ENTRIES PROVIDED: Begin

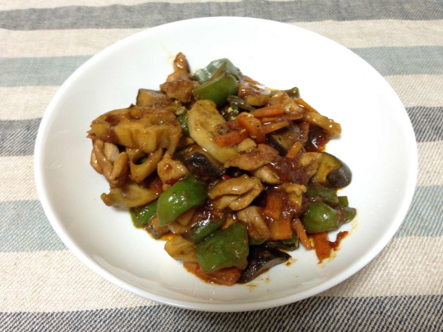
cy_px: 166
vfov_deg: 42.9
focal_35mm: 33
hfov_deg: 55.4
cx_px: 222
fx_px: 422
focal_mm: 4.12
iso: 200
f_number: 2.4
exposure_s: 1/20
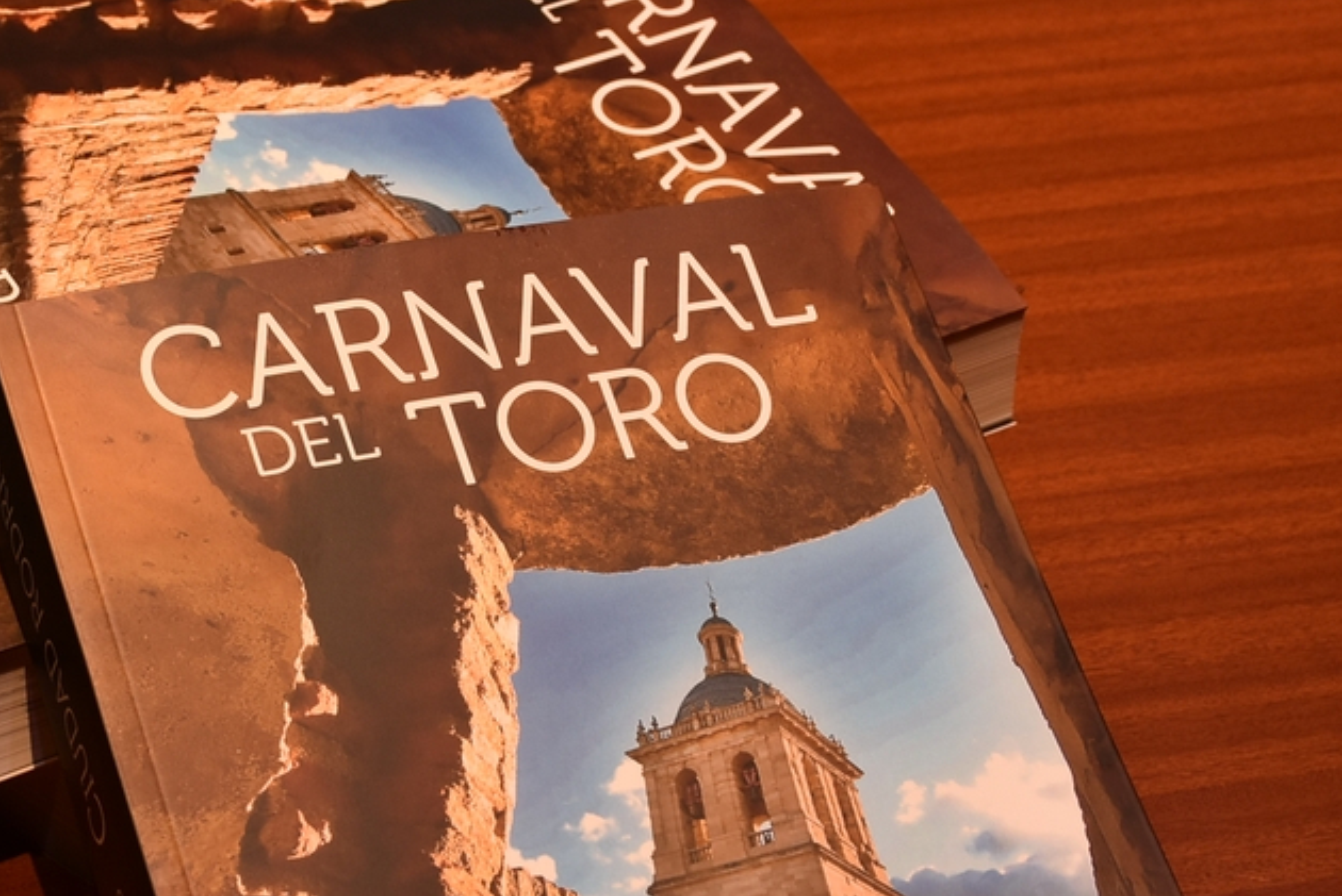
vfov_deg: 13.7
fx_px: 3728
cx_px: 428
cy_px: 707
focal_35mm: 100
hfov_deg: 20.3
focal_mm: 35
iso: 400
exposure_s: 1/160
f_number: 6.3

ENTRIES PROVIDED: End

### JOB:
Could you transcribe all of the data exactly and omit the pictures?

### EXERCISE SOLUTION:
cy_px: 166
vfov_deg: 42.9
focal_35mm: 33
hfov_deg: 55.4
cx_px: 222
fx_px: 422
focal_mm: 4.12
iso: 200
f_number: 2.4
exposure_s: 1/20
vfov_deg: 13.7
fx_px: 3728
cx_px: 428
cy_px: 707
focal_35mm: 100
hfov_deg: 20.3
focal_mm: 35
iso: 400
exposure_s: 1/160
f_number: 6.3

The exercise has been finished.